Les collégiens sont rentrés à l'école, les baigneurs de Dieppe et les joueurs de Bade sont rentrés à Paris. La foule commence à rentrer dans les théâtres; les jeunes magistrats au menton bien rasé arrondissent en périodes savantes leur discours de rentrée. La vieille pièce de cent sous, qu'on disait partie pour les Indes, est rentrée dans la circulation. Charles Jud résiste seul à l'entraînement de cette rentrée générale. Quant à moi, j'ai senti comme une tentation invincible de reprendre nos causeries d'autrefois, et me voici en plein journal, entre mon ami Sauvestre et mon ami Sarcey, étonné et content de me retrouver devant toi et avec eux, mais absolument incapable de dire pourquoi ni par où je suis rentré.

Pourquoi? Sans doute parce qu'un malaise secret nous ramène au journal dès que nous essayons de nous en éloigner. C'est un manque, un vide, une lassitude de ne rien faire. On a beau se créer d'autres occupations; rien ne remplace cette conversation périodique avec la foule. De tous les besoins artificiels que l'homme se donne ici-bas, le plus impérieux est le besoin d'écrire à jour fixe.

Est-ce à dire que nos mains soient toujours pleines de vérités? Avons-nous dans le cœur ou dans l'imagination une pléthore d'idées et de sentiments qui demandent à se répandre? Est-ce la haine de ceci ou l'amour de cela qui nous excite et nous tourmente? Rarement. Il est bien vrai que chacun de nous a ses affections et ses antipathies; nous aimerions à persuader quelque chose à ceux qui nous lisent; il nous serait agréable de convertir tous les hommes à la justice et à la liberté. Mais nous écrivons surtout pour le plaisir d'écrire; nous sommes des égoïstes de bonne foi; la satisfaction de nous entendre prêcher nous est plus chère que le salut de nos ouailles. On dit que l'espèce humaine s'éteindrait en un rien de temps si la nature n'avait pas pris soin d'attacher un plaisir aux actes de reproduction. M'est avis que le dernier journal aurait bientôt fermé sa boutique si les journalistes n'écrivaient que par intérêt ou par devoir.

Regarde les débutants, les conscrits du journalisme; des enfants qui sortent du collége, ou qui n'en sont pas même sortis! Est-ce pour éclairer leurs contemporains qu'ils trempent leur plume et leurs doigts dans une écritoire? Eh! pauvres innocents! ils n'ont pas encore appris à penser. Est-ce un mobile d'intérêt privé qui les excite? Mais ils se ruinent à publier leur prose dans quelques petits journaux sans lecteurs! Rien ne les décourage; ils vont droit devant eux sans savoir le chemin, sans voir un but à l'horizon, emportés, incertains, trébuchant, tombant, se relevant et courant de plus belle; ivres du vin de la jeunesse! C'est la critique qui les attire: on leur a dit en classe que la critique est aisée, et ils le croient. De quel cœur ils attaquent les géants de la politique et de la poésie! «Ah! tu te crois plus fort que nous, parce que tu t'appelles Guizot, Hugo, Lamartine! Ah! Goliath, l'ombre de ton grand corps nous cache le soleil! Attends que j'aille chercher ma fronde!»

CONSIGNES DE TRAVAIL:
a. Relevez tous les noms de lieux cités dans le texte.
b. Traduisez en anglais cette phrase du texte : « De tous les besoins artificiels que l'homme se donne ici-bas, le plus impérieux est le besoin d'écrire à jour fixe. »
c. Transformez en liste le paragraphe du texte qui commence par « Pourquoi? Sans doute parce qu'un malaise secret », en gardant ses faits principaux.

DONNÉES:
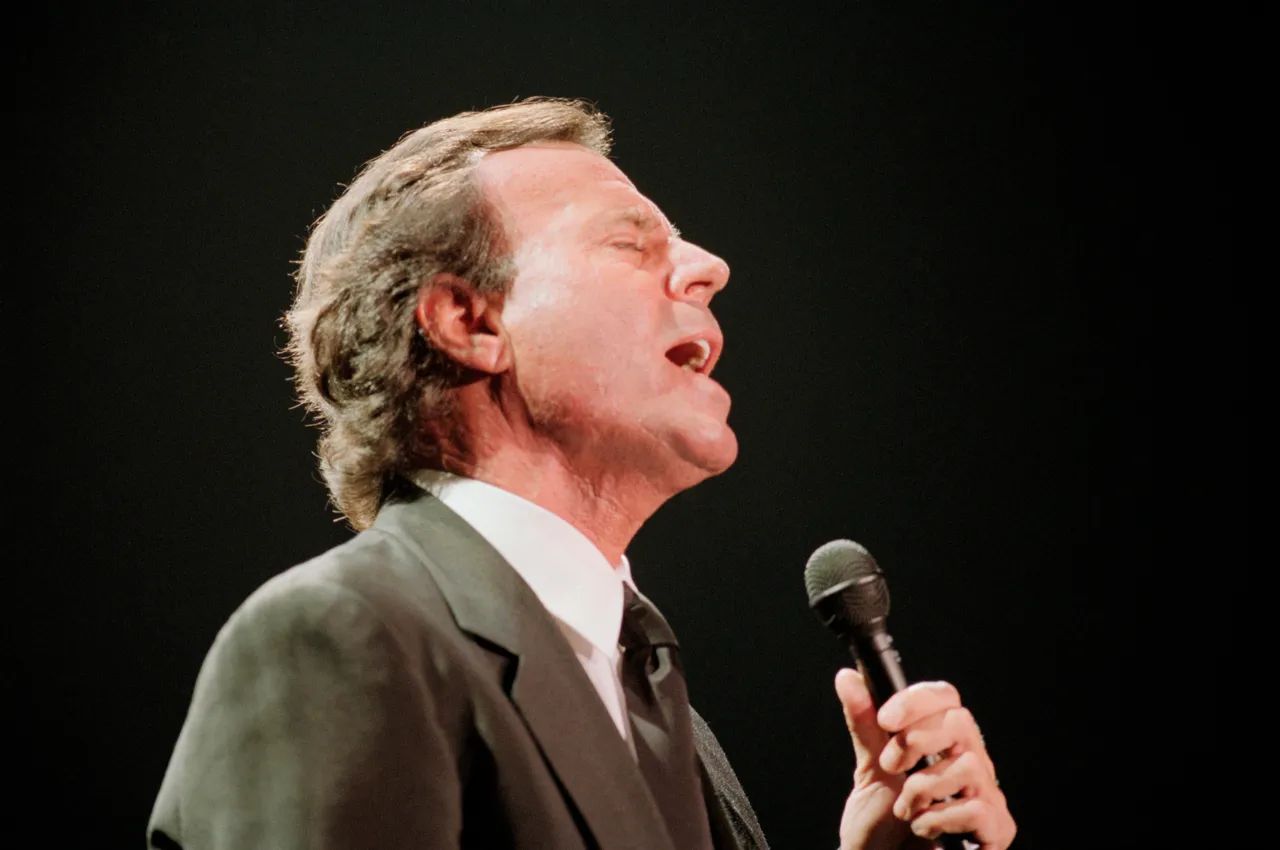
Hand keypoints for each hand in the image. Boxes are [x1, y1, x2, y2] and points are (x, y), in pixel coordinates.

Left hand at [835, 669, 1014, 849]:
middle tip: (890, 766)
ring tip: (904, 810)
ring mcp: (986, 793)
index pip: (946, 698)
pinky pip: (977, 809)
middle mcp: (969, 760)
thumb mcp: (868, 768)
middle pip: (960, 722)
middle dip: (916, 741)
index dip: (917, 701)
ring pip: (967, 766)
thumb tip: (847, 678)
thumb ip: (863, 723)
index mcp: (942, 740)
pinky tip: (923, 828)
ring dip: (921, 790)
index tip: (886, 719)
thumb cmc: (881, 821)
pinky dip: (939, 819)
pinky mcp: (996, 829)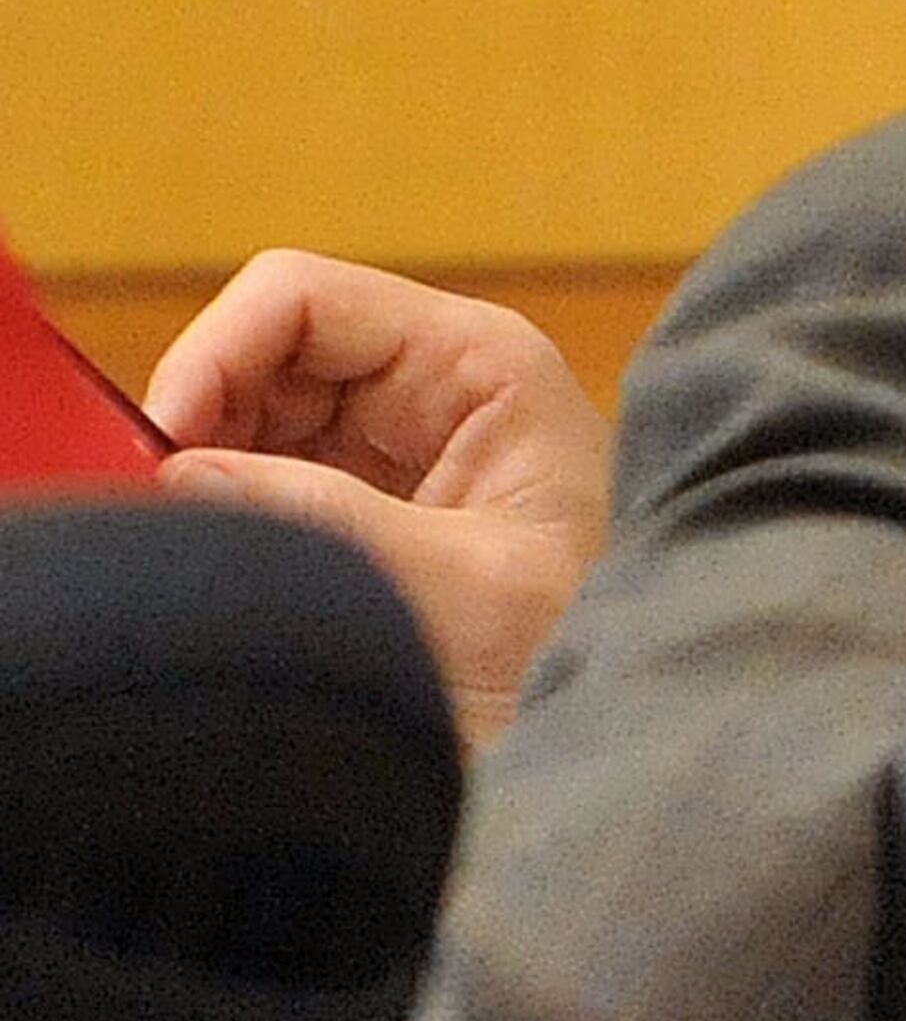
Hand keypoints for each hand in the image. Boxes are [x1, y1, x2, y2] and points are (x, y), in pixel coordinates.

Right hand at [145, 250, 612, 743]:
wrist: (634, 723)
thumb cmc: (585, 649)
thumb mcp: (462, 594)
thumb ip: (330, 525)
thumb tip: (184, 475)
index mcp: (481, 363)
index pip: (300, 297)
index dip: (211, 355)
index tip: (159, 447)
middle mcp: (437, 382)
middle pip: (263, 352)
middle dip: (199, 420)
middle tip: (156, 509)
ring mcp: (402, 440)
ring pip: (252, 414)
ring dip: (208, 468)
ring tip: (192, 543)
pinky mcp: (375, 499)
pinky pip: (270, 474)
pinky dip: (231, 507)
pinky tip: (224, 560)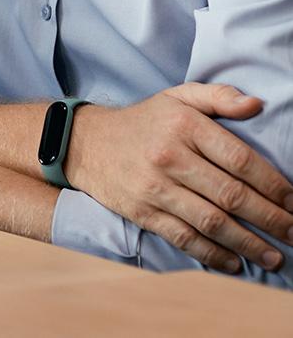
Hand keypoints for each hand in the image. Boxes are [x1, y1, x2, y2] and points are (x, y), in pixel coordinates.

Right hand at [66, 83, 292, 272]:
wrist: (86, 142)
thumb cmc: (144, 121)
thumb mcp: (177, 97)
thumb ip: (218, 97)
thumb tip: (256, 105)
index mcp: (183, 125)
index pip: (240, 159)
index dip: (273, 185)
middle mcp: (170, 156)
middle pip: (231, 195)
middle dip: (271, 220)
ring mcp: (155, 186)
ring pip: (212, 222)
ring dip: (249, 244)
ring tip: (274, 256)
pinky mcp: (143, 211)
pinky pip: (184, 238)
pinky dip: (214, 255)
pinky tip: (235, 262)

RÉPONSES:
a. Dieppe, Bade, Paris, les Indes

b. Of all the artificial needs that man creates for himself here below, the most imperious is the need to write on a fixed day.

c.
- Un malaise secret ramène au journal dès qu'on essaie de s'en éloigner.
- Ce malaise est un manque, un vide, une lassitude de ne rien faire.
- Aucune autre occupation ne remplace la conversation périodique avec la foule.
- Le plus impérieux des besoins artificiels de l'homme est celui d'écrire à jour fixe.